Julie sentit une tension et une peur indicible l'envahir. Elle ferma la fenêtre hermétiquement et la verrouilla.
La nuit passa paisiblement, mais Julie ne ferma pas l'œil de la nuit ; la lettre la terrifiait.
Le lendemain matin, Julie prit la Chevrolet familiale et se dirigea directement vers l'épicerie située à l'angle sud-est de la ville. Avant qu'elle n'obtienne son diplôme l'année précédente, le magasin était tenu par Elsa et appartenait toujours au père d'Helen. Julie voulait obtenir l'adresse et le numéro de téléphone d'Helen à New York auprès d'Elsa
; elle devait la contacter immédiatement.
Lorsque la voiture s'arrêta devant le magasin, Julie vit Elsa s'affairer à l'intérieur.
Elsa donnait des instructions aux ouvriers qui déplaçaient les marchandises. L'un d'eux laissa tomber accidentellement un colis par terre, ce qui produisit un bruit fort.
« Attention, ça s'appelle du verre, ça va se casser ! » cria Elsa avec colère, sa voix devenant quelque peu stridente, montrant que son tempérament était toujours aussi féroce.
C’est alors que Julie entra dans le magasin.
Elsa afficha instinctivement un sourire pour saluer le client, mais lorsqu'elle vit de qui il s'agissait, elle ne put s'empêcher de s'exclamer :
Bon, voyons voir qui est là.
Julie a donné une accolade superficielle à Elsa, puis a immédiatement demandé : « Je cherche Helen. Elle est à New York. »
C'est votre numéro ?
Elsa haussa les sourcils, surprise, prenant délibérément une expression affectée : « Un numéro new-yorkais ? »
« Oui, je dois lui parler. »
« Helen n’a pas de numéro à New York », dit Elsa d’un ton dédaigneux. « Elle travaille au rayon parfumerie. »
À votre gauche.
À peine avait-elle prononcé ces mots qu'un bruit de fracas retentit derrière elles. Julie se retourna brusquement et aperçut Helen, non loin de là…
Il essayait frénétiquement de stabiliser une bouteille.
« Julie ? » Helen sourit maladroitement, ayant visiblement déjà vu Julie.
Julie s'approcha sans expression.
Helen a demandé : « Quand es-tu rentré ? »
"hier."
Quel plaisir de te voir !
« Qu'est-ce qui ne va pas à New York ? » demanda Julie, perplexe.
Helen hésita, jeta un coup d'œil à sa sœur au loin et murmura : « J'y suis allée... pendant un moment... mais ça n'a pas marché. »
Julie sortit la lettre : « Je viens de la recevoir. »
Helen regarda Julie avec confusion, puis prit la lettre.
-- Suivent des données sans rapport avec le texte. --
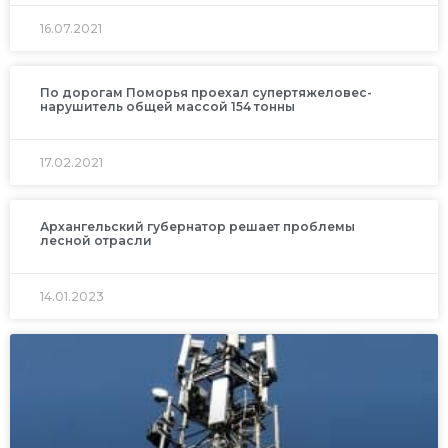
16.07.2021
По дорогам Поморья проехал супертяжеловес-
нарушитель общей массой 154 тонны
17.02.2021
Архангельский губернатор решает проблемы
лесной отрасли
14.01.2023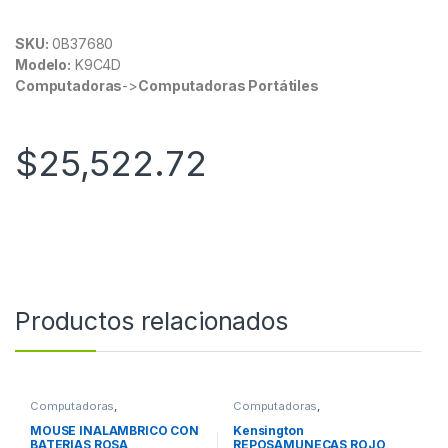
SKU:
0B37680
Modelo:
K9C4D
Computadoras
->
Computadoras Portátiles
$
25,522.72
Productos relacionados
Computadoras
,
Computadoras
,
Computadoras de Escritorio
Computadoras de Escritorio
MOUSE INALAMBRICO CON
Kensington
BATERIAS ROSA
REPOSAMUNECAS ROJO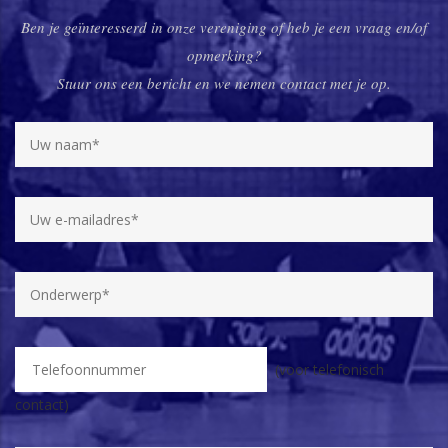
Ben je geïnteresserd in onze vereniging of heb je een vraag en/of
opmerking?
Stuur ons een bericht en we nemen contact met je op.
(voor telefonisch
contact)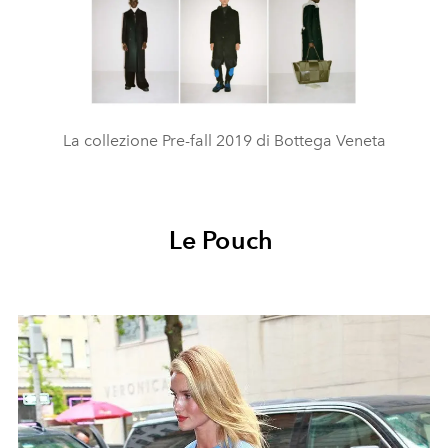
La collezione Pre-fall 2019 di Bottega Veneta
Le Pouch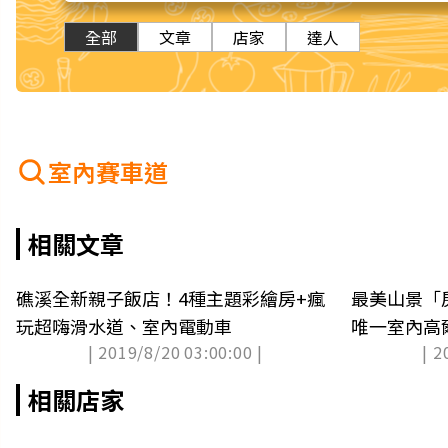
全部
文章
店家
達人
室內賽車道
相關文章
礁溪全新親子飯店！4種主題彩繪房+瘋
最美山景「
玩超嗨滑水道、室內電動車
唯一室內高
| 2019/8/20 03:00:00 |
| 2
相關店家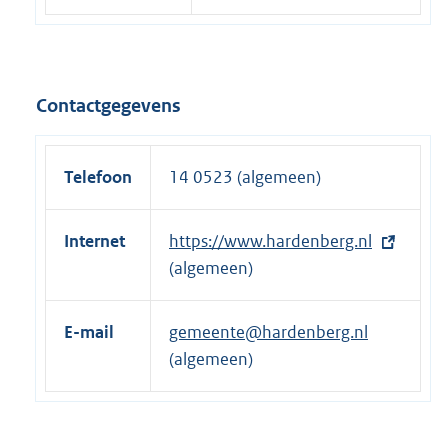
Contactgegevens
Telefoon
14 0523 (algemeen)
Internet
E
https://www.hardenberg.nl
x
(algemeen)
t
e
E-mail
gemeente@hardenberg.nl
r
(algemeen)
n
e
l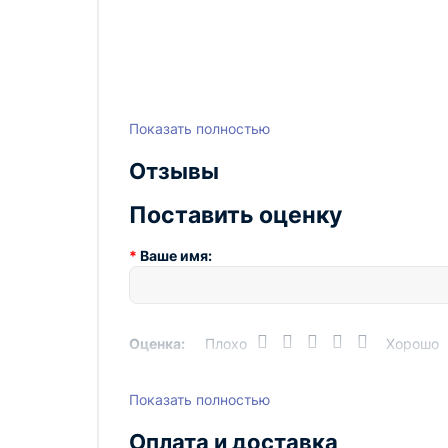
Показать полностью
Отзывы
Поставить оценку
Ваше имя:
Оценка:
Плохо
Хорошо
Показать полностью
Написать отзыв
Оплата и доставка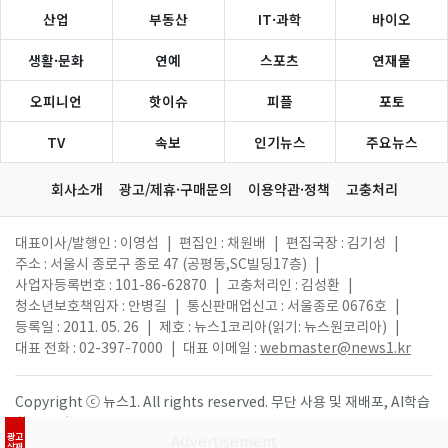
산업
부동산
IT·과학
바이오
생활·문화
연예
스포츠
연재물
오피니언
핫이슈
피플
포토
TV
속보
인기뉴스
주요뉴스
회사소개
광고/제휴·구매문의
이용약관·정책
고충처리
대표이사/발행인 : 이영섭
|
편집인 : 채원배
|
편집국장 : 김기성
|
주소 : 서울시 종로구 종로 47 (공평동,SC빌딩17층)
|
사업자등록번호 : 101-86-62870
|
고충처리인 : 김성환
|
청소년보호책임자 : 안병길
|
통신판매업신고 : 서울종로 0676호
|
등록일 : 2011. 05. 26
|
제호 : 뉴스1코리아(읽기: 뉴스원코리아)
|
대표 전화 : 02-397-7000
|
대표 이메일 :
webmaster@news1.kr
Copyright ⓒ 뉴스1. All rights reserved. 무단 사용 및 재배포, AI학습
활용 금지.
광고
삭제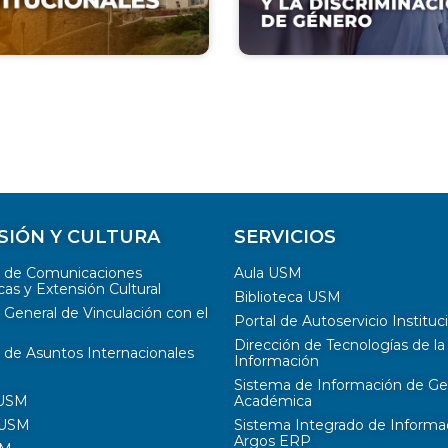
SIÓN Y CULTURA
SERVICIOS
n de Comunicaciones
Aula USM
cas y Extensión Cultural
Biblioteca USM
 General de Vinculación con el
Portal de Autoservicio Instituc
Dirección de Tecnologías de la
 de Asuntos Internacionales
Información
Sistema de Información de Ge
 USM
Académica
 USM
Sistema Integrado de Informa
Argos ERP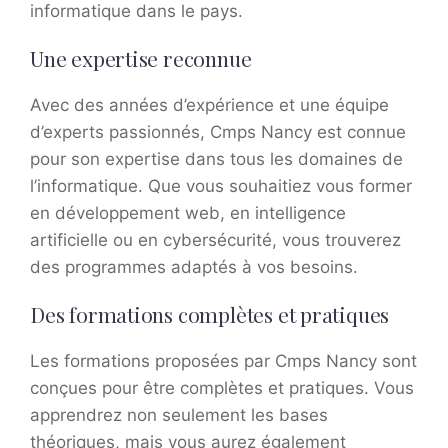
informatique dans le pays.
Une expertise reconnue
Avec des années d’expérience et une équipe
d’experts passionnés, Cmps Nancy est connue
pour son expertise dans tous les domaines de
l’informatique. Que vous souhaitiez vous former
en développement web, en intelligence
artificielle ou en cybersécurité, vous trouverez
des programmes adaptés à vos besoins.
Des formations complètes et pratiques
Les formations proposées par Cmps Nancy sont
conçues pour être complètes et pratiques. Vous
apprendrez non seulement les bases
théoriques, mais vous aurez également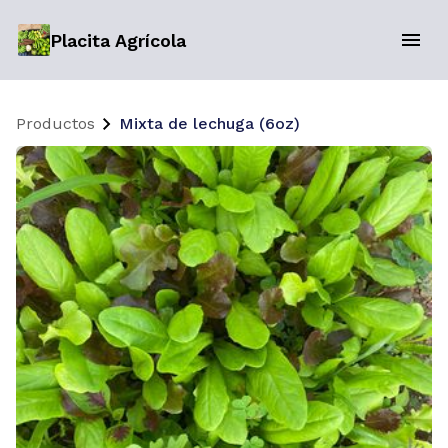
Placita Agrícola
Productos
Mixta de lechuga (6oz)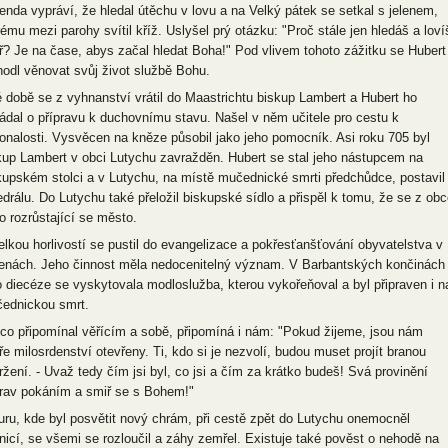
enda vypráví, že hledal útěchu v lovu a na Velký pátek se setkal s jelenem,
rému mezi parohy svítil kříž. Uslyšel prý otázku: "Proč stále jen hledáš a loví
ř? Je na čase, abys začal hledat Boha!" Pod vlivem tohoto zážitku se Hubert
hodl věnovat svůj život službě Bohu.
é době se z vyhnanství vrátil do Maastrichtu biskup Lambert a Hubert ho
ádal o přípravu k duchovnímu stavu. Našel v něm učitele pro cestu k
onalosti. Vysvěcen na kněze působil jako jeho pomocník. Asi roku 705 byl
kup Lambert v obci Lutychu zavražděn. Hubert se stal jeho nástupcem na
kupském stolci a v Lutychu, na místě mučednické smrti předchůdce, postavil
edrálu. Do Lutychu také přeložil biskupské sídlo a přispěl k tomu, že se z obc
lo rozrůstající se město.
elkou horlivostí se pustil do evangelizace a pokřesťanšťování obyvatelstva v
enách. Jeho činnost měla nedocenitelný význam. V Barbantských končinách
o diecéze se vyskytovala modloslužba, kterou vykořeňoval a byl připraven i n
ednickou smrt.
 co připomínal věřícím a sobě, připomíná i nám: "Pokud žijeme, jsou nám
ře milosrdenství otevřeny. Ti, kdo si je nezvolí, budou muset projít branou
ržení. - Uvaž tedy čím jsi byl, co jsi a čím za krátko budeš! Svá provinění
rav pokáním a smiř se s Bohem!"
uru, kde byl posvětit nový chrám, při cestě zpět do Lutychu onemocněl
nicí, se všemi se rozloučil a záhy zemřel. Existuje také pověst o nehodě na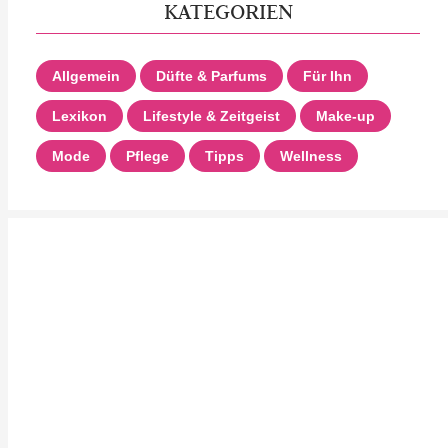
KATEGORIEN
Allgemein
Düfte & Parfums
Für Ihn
Lexikon
Lifestyle & Zeitgeist
Make-up
Mode
Pflege
Tipps
Wellness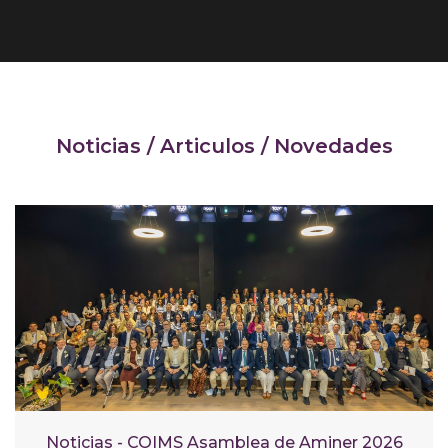
Noticias / Articulos / Novedades
Noticias - COIMS Asamblea de Aminer 2026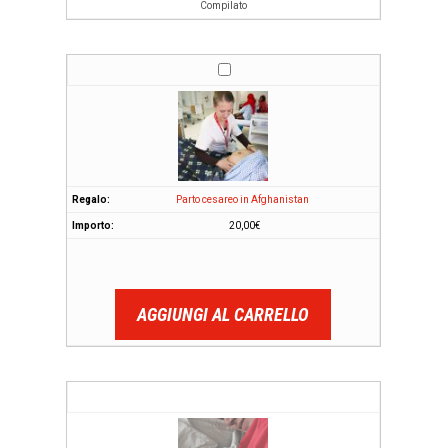
Compilato
Parto cesareo in Afghanistan
20,00
€
AGGIUNGI AL CARRELLO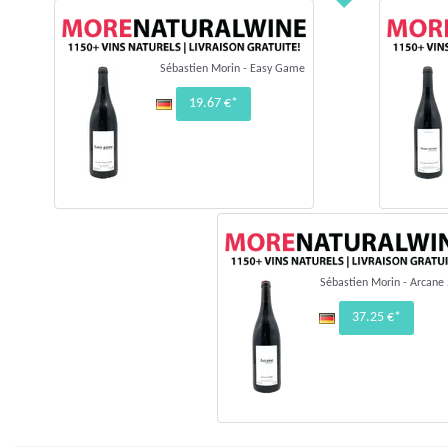
Sébastien Morin - Easy Game
19.67 €*
Sébastien Morin - Arcane
37.25 €*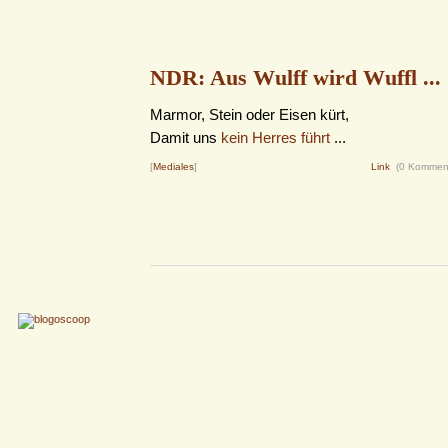
NDR: Aus Wulff wird Wuffl ...
Marmor, Stein oder Eisen kürt,
Damit uns
kein Herres führt
...
[
Mediales
]
Link
(0 Kommen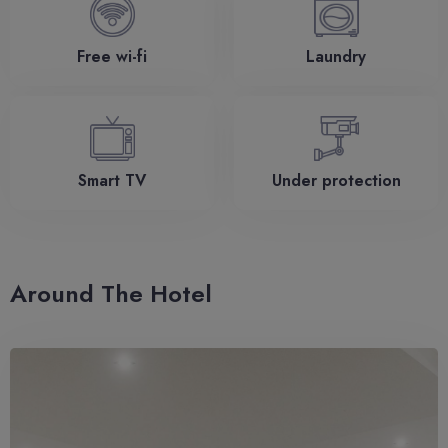
Free wi-fi
Laundry
Smart TV
Under protection
Around The Hotel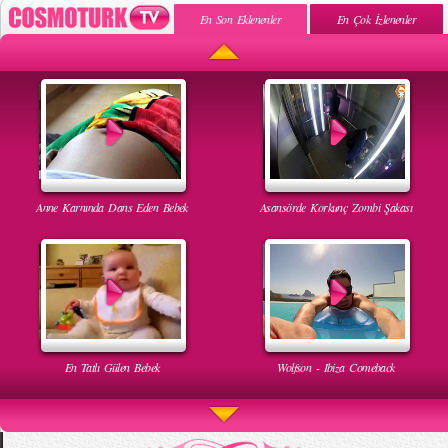
En Son Eklenenler
En Çok İzlenenler
Anne Karnında Dans Eden Bebek
Asansörde Korkunç Zombi Şakası
En Tatlı Gülen Bebek
Wolfson - Ibiza Comeback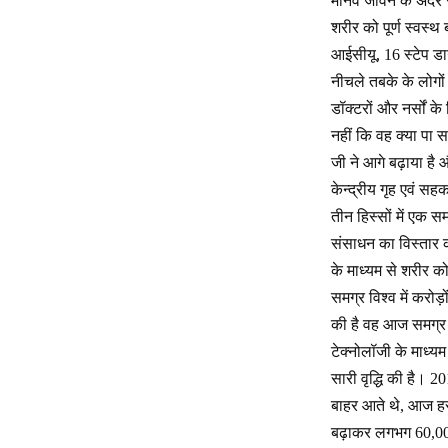
मानव जीवन के अंदर 
शरीर को पूर्ण स्वस्
आईसीयू, 16 स्टेप 
नीचले तबके के लोगों
डॉक्टरों और नर्सों क
नहीं कि वह क्या पा
जी ने आगे बढ़ाया है 
केन्द्रीय गृह एवं सहक
तीन हिस्सों में एक स
संसाधन का विस्तार क
के माध्यम से शरीर 
समग्र विश्व में करोड
की है वह आज समग्र 
टेक्नोलॉजी के माध्यम 
सारी वृद्धि की है।
बाहर आते थे, आज हर 
बढ़ाकर लगभग 60,000 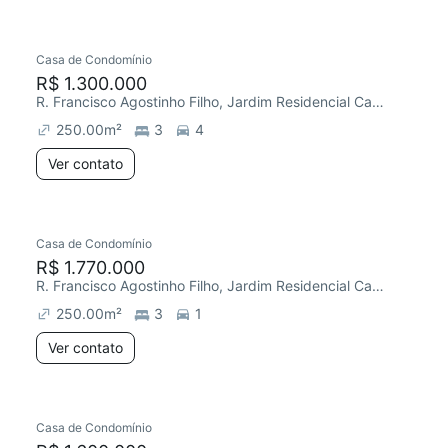
Casa de Condomínio
R$ 1.300.000
R. Francisco Agostinho Filho, Jardim Residencial Campos do Conde
250.00
m²
3
4
Ver contato
Casa de Condomínio
R$ 1.770.000
R. Francisco Agostinho Filho, Jardim Residencial Campos do Conde
250.00
m²
3
1
Ver contato
Casa de Condomínio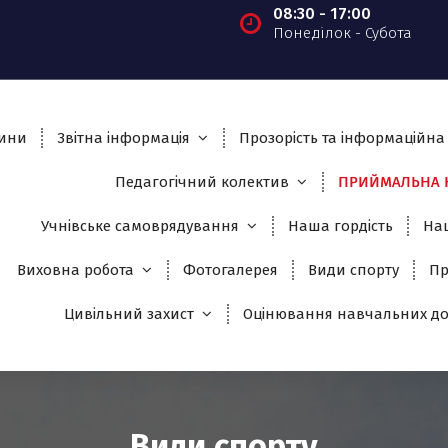
08:30 - 17:00
Понеділок - Субота
ини
Звітна інформація
Прозорість та інформаційна 
Педагогічний колектив
ПРИЙМАЛЬНА К
Учнівське самоврядування
Наша гордість
На
Виховна робота
Фотогалерея
Види спорту
Пр
Цивільний захист
Оцінювання навчальних до
Види спорту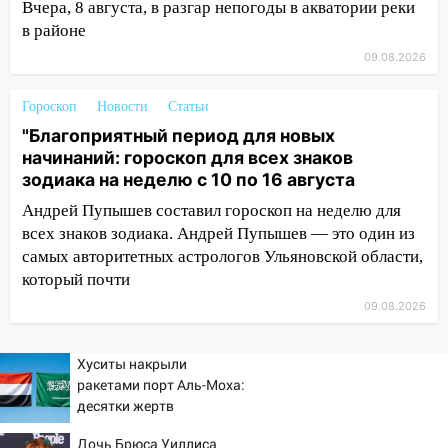
Вчера, 8 августа, в разгар непогоды в акватории реки
непогода
в районе
07:30
Евро-3 вместо Евро-5: что
09.08.2026
означают классы бензина и можно ли
заливать «старое» топливо в
Гороскоп
Новости
Статьи
современные автомобили
"Благоприятный период для новых
06:30
Какая погода будет в Ульяновской
начинаний: гороскоп для всех знаков
области днем 9 августа
зодиака на неделю с 10 по 16 августа
05:05
День, когда всё может
Андрей Пупышев составил гороскоп на неделю для
измениться: гороскоп на 9 августа —
всех знаков зодиака. Андрей Пупышев — это один из
три знака получат шанс, который нельзя
самых авторитетных астрологов Ульяновской области,
упустить
который почти
08.08.2026
09.08.2026
20:10
Во время урагана в Ульяновске на
Волге перевернулась лодка
Хуситы накрыли
ракетами порт Аль-Моха:
19:55
В Ульяновске упавшее дерево
десятки жертв
заблокировало в машине двух женщин
Дочь Брюса Уиллиса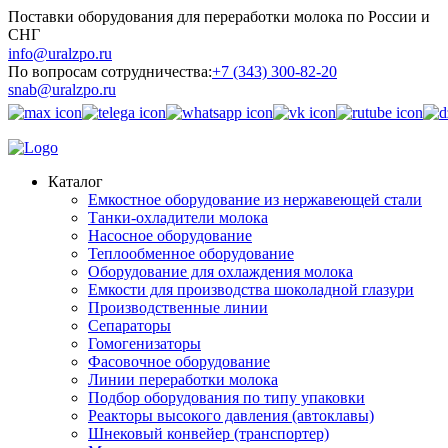
Поставки оборудования для переработки молока по России и
СНГ
info@uralzpo.ru
По вопросам сотрудничества:
+7 (343) 300-82-20
snab@uralzpo.ru
Каталог
Емкостное оборудование из нержавеющей стали
Танки-охладители молока
Насосное оборудование
Теплообменное оборудование
Оборудование для охлаждения молока
Емкости для производства шоколадной глазури
Производственные линии
Сепараторы
Гомогенизаторы
Фасовочное оборудование
Линии переработки молока
Подбор оборудования по типу упаковки
Реакторы высокого давления (автоклавы)
Шнековый конвейер (транспортер)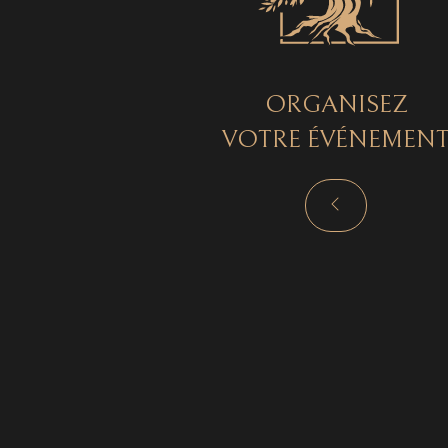
ORGANISEZ
VOTRE ÉVÉNEMEN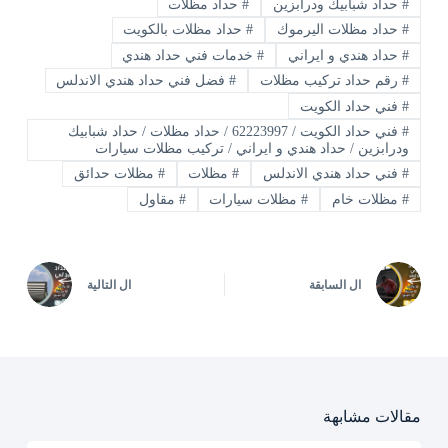
#
حداد شبابيك ودرابزين
#
حداد مظلات
#
حداد مظلات اليرموك
#
حداد مظلات بالكويت
#
حداد هندي و ايراني
#
خدمات فني حداد هندي
#
رقم حداد تركيب مظلات
#
فضل فني حداد هندي الاندلس
#
فني حداد الكويت
#
فني حداد الكويت / 62223997 / حداد مظلات / حداد شبابيك
ودرابزين / حداد هندي و ايراني / تركيب مظلات سيارات
#
فني حداد هندي الاندلس
#
مظلات
#
مظلات حدائق
#
مظلات خام
#
مظلات سيارات
#
مقاول
ال
السابقة
ال
التالية
مقالات مشابهة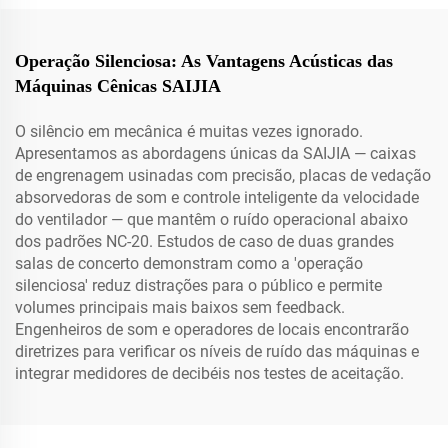
Operação Silenciosa: As Vantagens Acústicas das
Máquinas Cênicas SAIJIA
O silêncio em mecânica é muitas vezes ignorado.
Apresentamos as abordagens únicas da SAIJIA — caixas
de engrenagem usinadas com precisão, placas de vedação
absorvedoras de som e controle inteligente da velocidade
do ventilador — que mantêm o ruído operacional abaixo
dos padrões NC-20. Estudos de caso de duas grandes
salas de concerto demonstram como a 'operação
silenciosa' reduz distrações para o público e permite
volumes principais mais baixos sem feedback.
Engenheiros de som e operadores de locais encontrarão
diretrizes para verificar os níveis de ruído das máquinas e
integrar medidores de decibéis nos testes de aceitação.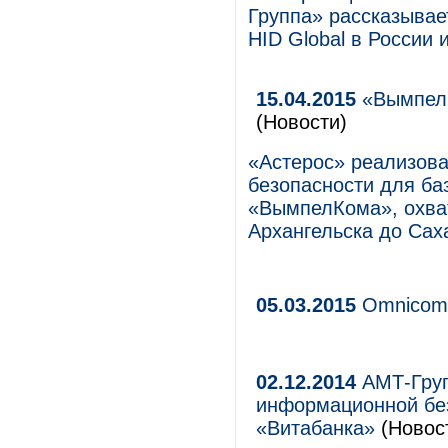
Группа» рассказыва
HID Global в России 
15.04.2015
«ВымпелК
(Новости)
«Астерос» реализова
безопасности для ба
«ВымпелКома», охват
Архангельска до Сах
05.03.2015
Omnico
02.12.2014
АМТ-Груп
информационной без
«Витабанка»
(Новос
Elle jeta un bref coup d'œil au papier et son visage pâlit instantanément.
"Oh mon Dieu."
« Quelqu’un le sait », dit Julie en feignant l’indifférence.
Comment le saviez-vous ?
Julie ne dit rien, mais tourna son regard vers un autre coin de la boutique, où Elsa les observait avec suspicion. Bien qu'Elsa ne pût entendre leur conversation à voix basse, son intuition lui disait que quelque chose clochait. Tentant de réprimer sa curiosité, Elsa, sous le regard attentif de Julie et d'Helen, détourna les yeux.
Julie a également détourné le regard : « Je ne sais pas. »
Helen regarda Julie avec prudence : « Nous avons été si prudentes. »
Julie a émis l'hypothèse suivante : « Il pourrait y avoir quelqu'un là-bas, peut-être qu'il l'a vu. »
« Qui ? Ça fait un an. »
La voix d'Helen était peut-être un peu trop forte, car Elsa tourna immédiatement la tête de ce côté à nouveau, mais elle remarqua aussitôt que Julie la regardait, elle n'eut donc d'autre choix que d'entrer lentement dans la pièce intérieure qui servait de réserve.
Julie soupira doucement : « Je ne sais pas. »
Helen a demandé : « Barry est-il au courant ? » Julie a secoué la tête.
Devant le portail de la propriété de la famille Barry.
Julie contempla la cour familière, mais pour une raison inconnue, elle éprouva un sentiment d'étrangeté. C'était manifestement une grande cour.
La richesse de la famille Barry était sans conteste la plus importante de la ville.